DAVIS, JOSEPH, seaman employed by the HBC off and on between 1692 and 1715.
Davis served under Captain James Knight in the expedition of 1692–93, which recaptured Fort Albany from the French, and stayed in James Bay until 1697. He rejoined the company in 1702, sailing to James Bay in that year and returning to England in 1703. He did the same as commander of the Pery frigate in 1706–7, and in 1708 took the Eastmain sloop to Albany, returning in the Hudson’s Bay [II] (Capt. Michael Grimington). After the death of Grimington, Davis commanded this ship on voyages to Albany in 1710–11, 1712, and 1713–14.

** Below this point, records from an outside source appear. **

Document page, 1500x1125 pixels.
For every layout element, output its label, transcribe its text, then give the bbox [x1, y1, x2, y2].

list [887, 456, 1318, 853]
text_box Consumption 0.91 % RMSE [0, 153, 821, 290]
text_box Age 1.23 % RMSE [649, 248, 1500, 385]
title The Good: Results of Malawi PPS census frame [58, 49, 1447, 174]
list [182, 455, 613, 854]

In 1715 he was sent to York Fort as captain of the newly built supply ship, Hudson’s Bay [III], but failed to reach that post although he was reported as coming within 15 miles of it. The consequences of his failure were serious: the company in London received no furs from York for its annual sale; James Knight, governor at York, missed the year’s supply of trade goods. For want of those goods he could not fulfil his promise, given by the HBC explorer William Stuart to the Chipewyan Indians, to start trading at Churchill in 1715–16. Accordingly Davis was dismissed from the company’s service. So he disappears from Canadian history, a man more important for what he failed to do than for anything he did.